8. Ways to Optimize for Throughput
Again, consider System, Model, and Hardware.
System-Level
- Continuous Batching
- Merge multiple requests per decode step → higher total tokens/sec.
- Autoscaling / Data Parallel
- Multiple replicas handle more requests in parallel.
- Eviction Policies
- Free up memory from idle sessions to serve more active requests concurrently.
- Load Balancer
- Distribute requests so no single node is overloaded while others idle.
Model-Level
- Tensor Parallel
- Split big layers across GPUs → handle bigger batches concurrently (if interconnect is fast).
- Pipeline Parallel
- Keep multiple micro-batches in flight like an assembly line.
- Quantization
- Smaller data → bigger batch fits in GPU memory → more tokens per second.
- MoE (Expert Parallel)
- Sparse activation: can handle large batch if routing is balanced.
Hardware-Level
- Scaling Up GPU Count
- More GPUs (with enough bandwidth) → more total throughput.

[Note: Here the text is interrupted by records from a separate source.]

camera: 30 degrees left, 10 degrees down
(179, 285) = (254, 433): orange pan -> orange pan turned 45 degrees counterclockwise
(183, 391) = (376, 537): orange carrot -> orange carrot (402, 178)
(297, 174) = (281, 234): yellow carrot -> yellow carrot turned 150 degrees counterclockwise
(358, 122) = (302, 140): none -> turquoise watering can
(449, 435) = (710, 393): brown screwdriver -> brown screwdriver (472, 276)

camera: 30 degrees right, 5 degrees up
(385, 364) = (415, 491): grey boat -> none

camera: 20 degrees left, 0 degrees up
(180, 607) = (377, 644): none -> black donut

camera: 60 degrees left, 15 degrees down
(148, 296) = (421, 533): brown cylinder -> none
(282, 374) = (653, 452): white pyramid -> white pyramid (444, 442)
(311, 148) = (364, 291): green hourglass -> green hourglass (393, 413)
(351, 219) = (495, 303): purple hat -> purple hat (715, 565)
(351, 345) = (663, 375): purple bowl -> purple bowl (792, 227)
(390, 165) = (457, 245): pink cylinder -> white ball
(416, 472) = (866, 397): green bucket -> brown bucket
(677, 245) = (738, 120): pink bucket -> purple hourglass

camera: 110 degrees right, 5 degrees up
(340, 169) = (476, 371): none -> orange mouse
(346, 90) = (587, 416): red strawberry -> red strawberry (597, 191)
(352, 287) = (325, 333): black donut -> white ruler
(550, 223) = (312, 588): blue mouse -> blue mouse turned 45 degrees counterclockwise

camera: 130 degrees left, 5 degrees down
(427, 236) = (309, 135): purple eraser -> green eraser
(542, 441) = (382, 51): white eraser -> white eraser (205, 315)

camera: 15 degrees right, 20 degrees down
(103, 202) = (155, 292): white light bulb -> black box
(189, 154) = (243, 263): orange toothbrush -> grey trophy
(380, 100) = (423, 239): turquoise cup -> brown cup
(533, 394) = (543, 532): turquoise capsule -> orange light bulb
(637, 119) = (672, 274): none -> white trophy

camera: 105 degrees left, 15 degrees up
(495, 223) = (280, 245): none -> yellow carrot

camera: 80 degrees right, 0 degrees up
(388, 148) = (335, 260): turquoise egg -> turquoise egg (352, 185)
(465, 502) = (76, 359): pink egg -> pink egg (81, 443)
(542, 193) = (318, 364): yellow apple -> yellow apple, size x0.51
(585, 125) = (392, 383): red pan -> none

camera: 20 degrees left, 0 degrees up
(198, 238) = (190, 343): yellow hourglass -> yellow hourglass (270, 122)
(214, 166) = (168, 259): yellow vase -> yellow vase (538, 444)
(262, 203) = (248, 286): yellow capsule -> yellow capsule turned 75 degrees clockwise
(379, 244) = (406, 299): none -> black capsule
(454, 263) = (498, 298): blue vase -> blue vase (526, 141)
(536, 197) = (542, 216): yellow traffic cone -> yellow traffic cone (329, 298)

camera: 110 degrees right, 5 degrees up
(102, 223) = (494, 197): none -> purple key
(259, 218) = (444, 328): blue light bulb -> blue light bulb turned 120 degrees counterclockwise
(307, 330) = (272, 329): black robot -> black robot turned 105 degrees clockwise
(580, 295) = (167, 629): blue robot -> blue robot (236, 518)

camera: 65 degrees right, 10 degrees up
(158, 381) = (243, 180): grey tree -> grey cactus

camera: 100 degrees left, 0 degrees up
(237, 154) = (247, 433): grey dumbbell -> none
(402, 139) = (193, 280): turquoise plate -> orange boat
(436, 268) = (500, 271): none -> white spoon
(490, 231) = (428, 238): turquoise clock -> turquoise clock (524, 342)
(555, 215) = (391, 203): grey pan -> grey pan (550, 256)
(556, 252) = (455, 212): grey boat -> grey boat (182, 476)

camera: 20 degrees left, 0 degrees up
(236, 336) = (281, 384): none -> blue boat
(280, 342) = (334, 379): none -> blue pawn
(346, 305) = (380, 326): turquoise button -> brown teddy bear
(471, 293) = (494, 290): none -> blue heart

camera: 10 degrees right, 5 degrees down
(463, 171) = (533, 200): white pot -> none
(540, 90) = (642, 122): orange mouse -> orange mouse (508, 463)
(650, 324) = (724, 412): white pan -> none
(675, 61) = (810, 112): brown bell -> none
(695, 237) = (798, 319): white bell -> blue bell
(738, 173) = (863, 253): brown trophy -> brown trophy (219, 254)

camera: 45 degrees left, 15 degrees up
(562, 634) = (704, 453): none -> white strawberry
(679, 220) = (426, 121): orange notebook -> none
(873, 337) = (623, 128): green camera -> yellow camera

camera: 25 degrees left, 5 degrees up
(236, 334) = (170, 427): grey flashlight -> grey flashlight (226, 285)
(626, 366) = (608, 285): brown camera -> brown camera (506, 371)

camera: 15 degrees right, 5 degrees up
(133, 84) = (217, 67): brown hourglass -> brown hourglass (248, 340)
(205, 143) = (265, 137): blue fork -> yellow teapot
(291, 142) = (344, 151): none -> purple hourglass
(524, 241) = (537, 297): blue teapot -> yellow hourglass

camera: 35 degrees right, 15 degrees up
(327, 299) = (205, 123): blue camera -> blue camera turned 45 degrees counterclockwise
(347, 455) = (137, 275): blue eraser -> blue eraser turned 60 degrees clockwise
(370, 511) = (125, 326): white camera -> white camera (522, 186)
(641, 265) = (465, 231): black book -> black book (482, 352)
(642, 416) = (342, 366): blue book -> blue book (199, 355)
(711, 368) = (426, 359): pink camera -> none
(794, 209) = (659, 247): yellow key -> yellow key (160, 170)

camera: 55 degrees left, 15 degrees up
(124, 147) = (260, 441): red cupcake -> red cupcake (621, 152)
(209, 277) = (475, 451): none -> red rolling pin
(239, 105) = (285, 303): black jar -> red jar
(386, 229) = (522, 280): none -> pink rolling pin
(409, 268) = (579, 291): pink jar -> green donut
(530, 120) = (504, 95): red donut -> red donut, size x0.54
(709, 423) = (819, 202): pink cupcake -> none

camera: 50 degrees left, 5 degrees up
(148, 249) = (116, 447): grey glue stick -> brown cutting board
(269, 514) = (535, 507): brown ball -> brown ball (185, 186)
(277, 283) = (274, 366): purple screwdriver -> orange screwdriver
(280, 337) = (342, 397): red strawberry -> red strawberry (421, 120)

- High-Bandwidth Networking
- Critical if your model is sharded (tensor or pipeline).
- Faster Disks / Storage
- If offloading to disk (FlexGen), faster NVMe or SSD read speeds matter.
One-Liner Reminder
- Local vs. Global → Where you serve from. Concurrency vs. region & cost trade-offs.
- Continuous Batching → Merge decode steps for throughput with minimal latency penalty.
- Parallelism → Data (throughput), Tensor (big model), Pipeline (layers), MoE (experts).
- KV & APC → Cache previous tokens and share repeated prefixes = speed.
- Eviction & Offload → LRU/time-based to manage GPU memory. Summarize or store old KV.
- Scaling Algos → FlashAttention, Quantization, Speculative Decoding = big speedups.
- Latency → Optimize system, model, hardware. Batching windows, local replicas, high-end GPUs.
- Throughput → Data parallel replicas, continuous batching, quantization, and HPC interconnect.
Keep these bullet points in mind, and you’ll have a strong mental map of how to handle high-performance, scalable LLM inference. Good luck!